C'est une question. Le Christ pose une question à sa mère, exactement comme le foetus pose une question muette à sa mère au moment où se déclenchent les premiers mouvements qui font dire à la mère "ça y est, l'enfant va naître."
C'est la même chose en ce moment entre Jésus en Marie : "Qu'y a-t-il entre toi et moi ?"
Il y a certainement entre une mère et son fils, entre une mère et son fruit vivant qu'est un enfant, il y a cette connivence, il y a quelque chose à ne pas manquer : c'est le moment où tous les deux sont accordés pour qu'une mutation advienne, pour que la naissance arrive.
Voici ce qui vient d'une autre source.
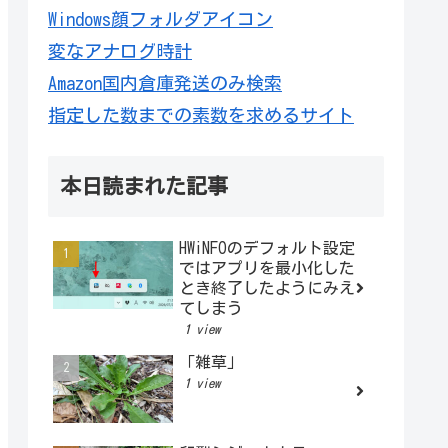
Windows顔フォルダアイコン
変なアナログ時計
Amazon国内倉庫発送のみ検索
指定した数までの素数を求めるサイト
本日読まれた記事
HWiNFOのデフォルト設定
ではアプリを最小化した
とき終了したようにみえ
てしまう
1 view
「雑草」
1 view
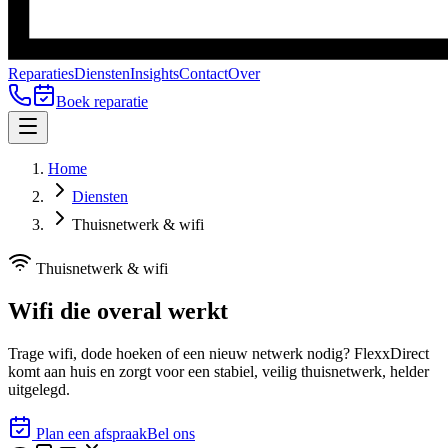
Reparaties
Diensten
Insights
Contact
Over
Boek reparatie
Home
Diensten
Thuisnetwerk & wifi
Thuisnetwerk & wifi
Wifi die
overal
werkt
Trage wifi, dode hoeken of een nieuw netwerk nodig? FlexxDirect
komt aan huis en zorgt voor een stabiel, veilig thuisnetwerk, helder
uitgelegd.
Plan een afspraak
Bel ons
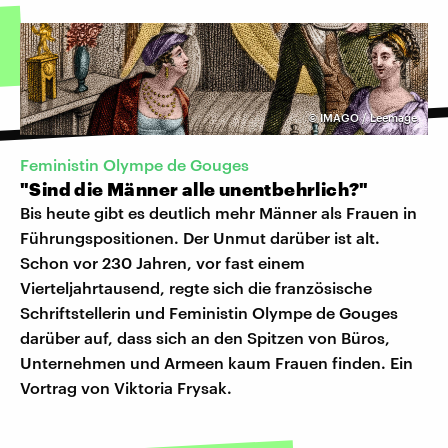
©
IMAGO / Leemage
Feministin Olympe de Gouges
"Sind die Männer alle unentbehrlich?"
Bis heute gibt es deutlich mehr Männer als Frauen in
Führungspositionen. Der Unmut darüber ist alt.
Schon vor 230 Jahren, vor fast einem
Vierteljahrtausend, regte sich die französische
Schriftstellerin und Feministin Olympe de Gouges
darüber auf, dass sich an den Spitzen von Büros,
Unternehmen und Armeen kaum Frauen finden. Ein
Vortrag von Viktoria Frysak.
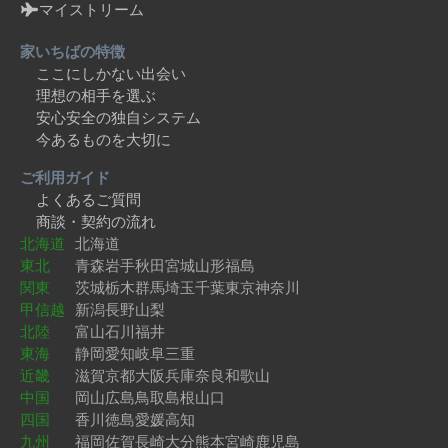
マイストリーム
家いちばの特徴
ここにしかない出会い
理想の相手を選ぶ
安心安全の独自システム
今あるものを大切に
ご利用ガイド
よくあるご質問
商談・契約の流れ
北海道
北海道
東北
青森
岩手
秋田
宮城
山形
福島
関東
茨城
栃木
群馬
埼玉
千葉
東京
神奈川
甲信越
新潟
長野
山梨
北陸
富山
石川
福井
東海
静岡
愛知
岐阜
三重
近畿
滋賀
京都
大阪
兵庫
奈良
和歌山
中国
岡山
広島
鳥取
島根
山口
四国
香川
徳島
愛媛
高知
九州
福岡
佐賀
長崎
大分
熊本
宮崎
鹿児島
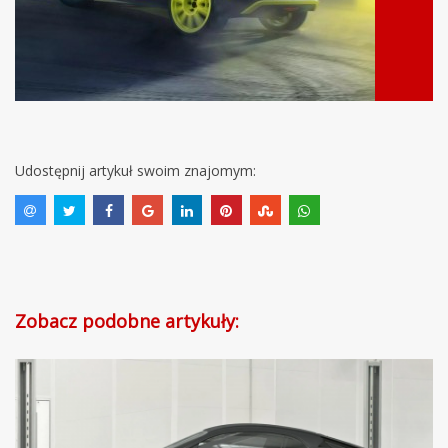
Udostępnij artykuł swoim znajomym:
Zobacz podobne artykuły:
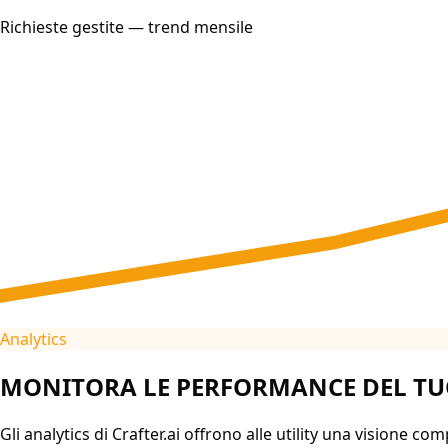
Richieste gestite — trend mensile
Analytics
MONITORA LE PERFORMANCE DEL TUO
Gli analytics di Crafter.ai offrono alle utility una visione comp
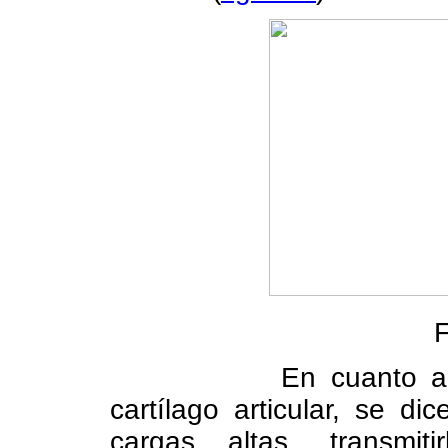
F
En cuanto a
cartílago articular, se d
cargas altas, transmiti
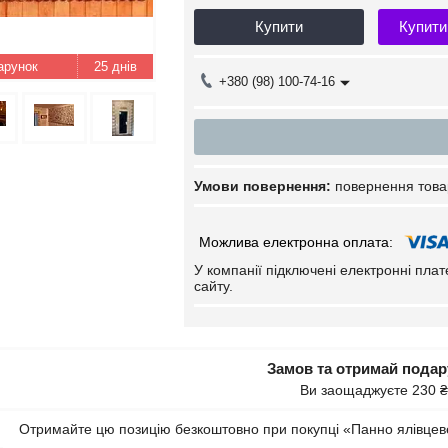
Купити
Купити
25 днів
+380 (98) 100-74-16
повернення това
У компанії підключені електронні пла
сайту.
Замов та отримай пода
Ви заощаджуєте 230 ₴
Отримайте цю позицію безкоштовно при покупці «Панно ялівцеве 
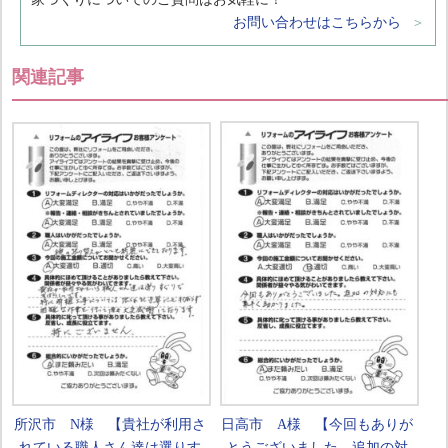
お問い合わせはこちらから
関連記事
所沢市 N様 【貴社が利用さ
日高市 A様 【今回もありが
れている職人さん達は選りす
とうございました。追加の対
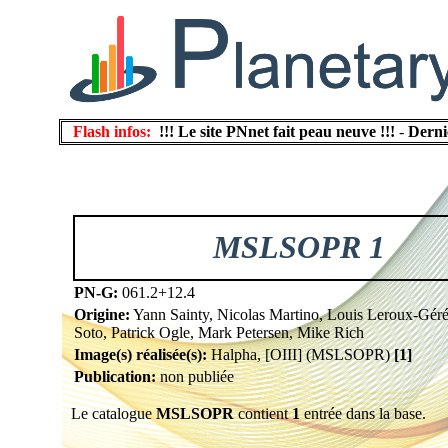
Flash infos:
!!! Le site PNnet fait peau neuve !!!
-
Derni
MSLSOPR 1
PN-G:
061.2+12.4
Origine:
Yann Sainty, Nicolas Martino, Louis Leroux-Géré
Soto, Patrick Ogle, Mark Petersen, Mike Rich
Image(s) réalisée(s):
Halpha, [OIII] (MSLSOPR)
[1]
Publication:
non publiée
Le catalogue
MSLSOPR
contient
1
entrée dans la base.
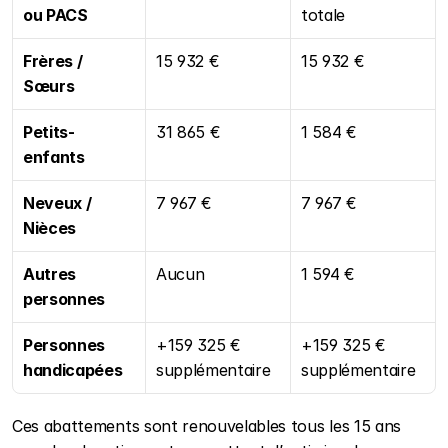
ou PACS
totale
Frères / 
15 932 €
15 932 €
Sœurs
Petits-
31 865 €
1 584 €
enfants
Neveux / 
7 967 €
7 967 €
Nièces
Autres 
Aucun
1 594 €
personnes
Personnes 
+159 325 € 
+159 325 € 
handicapées
supplémentaire
supplémentaire
Ces abattements sont renouvelables tous les 15 ans 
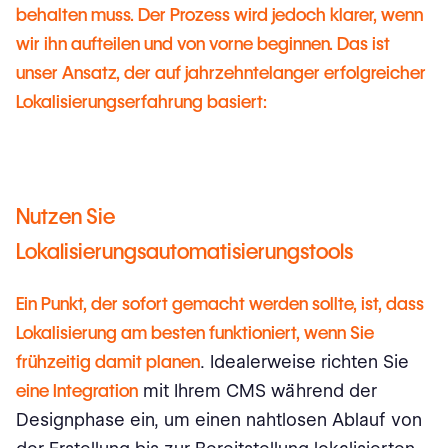
behalten muss. Der Prozess wird jedoch klarer, wenn
wir ihn aufteilen und von vorne beginnen. Das ist
unser Ansatz, der auf jahrzehntelanger erfolgreicher
Lokalisierungserfahrung basiert:
Nutzen Sie
Lokalisierungsautomatisierungstools
Ein Punkt, der sofort gemacht werden sollte, ist, dass
Lokalisierung am besten funktioniert, wenn Sie
frühzeitig damit planen
. Idealerweise richten Sie
eine Integration
mit Ihrem CMS während der
Designphase ein, um einen nahtlosen Ablauf von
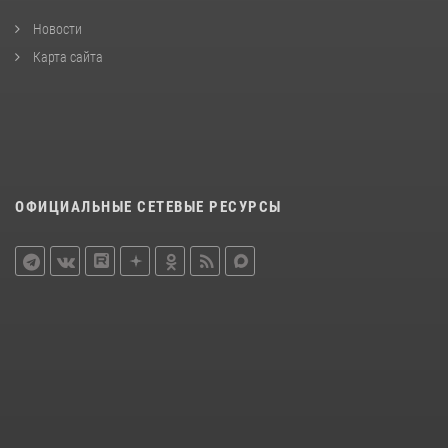
Новости
Карта сайта
ОФИЦИАЛЬНЫЕ СЕТЕВЫЕ РЕСУРСЫ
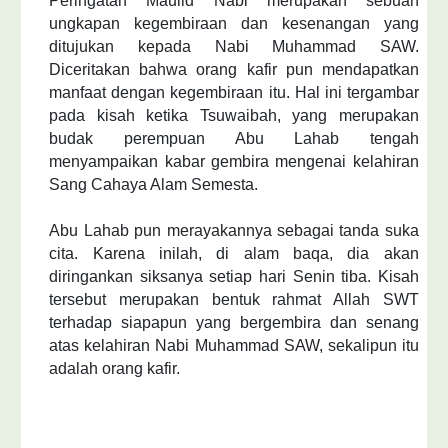
Peringatan Maulid Nabi merupakan sebuah
ungkapan kegembiraan dan kesenangan yang
ditujukan kepada Nabi Muhammad SAW.
Diceritakan bahwa orang kafir pun mendapatkan
manfaat dengan kegembiraan itu. Hal ini tergambar
pada kisah ketika Tsuwaibah, yang merupakan
budak perempuan Abu Lahab tengah
menyampaikan kabar gembira mengenai kelahiran
Sang Cahaya Alam Semesta.
Abu Lahab pun merayakannya sebagai tanda suka
cita. Karena inilah, di alam baqa, dia akan
diringankan siksanya setiap hari Senin tiba. Kisah
tersebut merupakan bentuk rahmat Allah SWT
terhadap siapapun yang bergembira dan senang
atas kelahiran Nabi Muhammad SAW, sekalipun itu
adalah orang kafir.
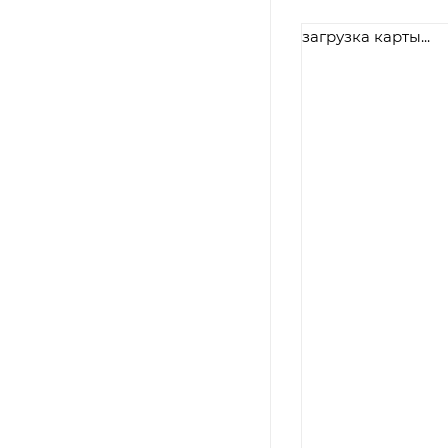
загрузка карты...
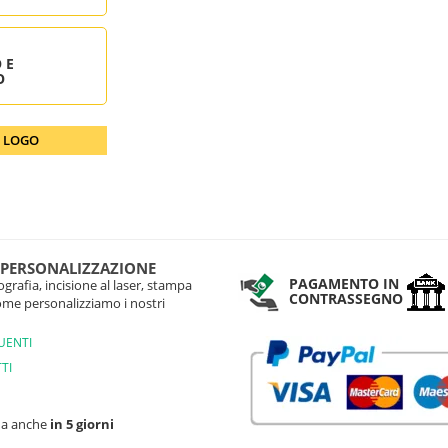
 E
O
O LOGO
 PERSONALIZZAZIONE
PAGAMENTO IN
grafia, incisione al laser, stampa
CONTRASSEGNO
come personalizziamo i nostri
UENTI
TI
na anche
in 5 giorni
Peut-être, est-ce à ce moment-là, aux noces de Cana, que Marie est devenue mère de Dieu.

Françoise Dolto. L'Évangile au risque de la psychanalyse, © Editions Universitaires, 1977. Points Seuil 1980

Ce qu'on peut lire là c'est la conception de Dolto de la maternité, de l'être mère, s'il est vrai que notre pensée toute entière n'a qu'un seul but essentiel : donner sens. Ici, Dolto donne sens à sa maternité, comme on doit donner sens à sa vie. Ainsi ce sens, totalement incorporé et unifié pour elle, peut nous apparaître d'une grande complexité, entre spiritualité, amour de l'enfant, puissance maternelle, intuition et rigueur intellectuelle, mais ce qui importe, à chaque fois, devant chaque sujet parlant, vivant, c'est de percevoir son unité, le sens singulier de sa vie.
"Ce récit nous questionne de tous côtés..." dit-elle, et j'entends : le lecteur entre dans le récit pour se questionner. Cela veut dire aussi que le dialogue du lecteur avec lui-même (cette élaboration d'un sens) est possible par la médiation du texte. "... C'est qu'il est riche de sens" ajoute-t-elle.
Françoise Dolto laisse aussi, dans le fil de son discours, venir ces mots : "le pouvoir de sa parole créatrice", en dehors de toute évidence logique, elle aussi. Ces mots semblent plutôt surgir comme un aveu de Dolto de la fonction créatrice de sens de sa propre parole en cours.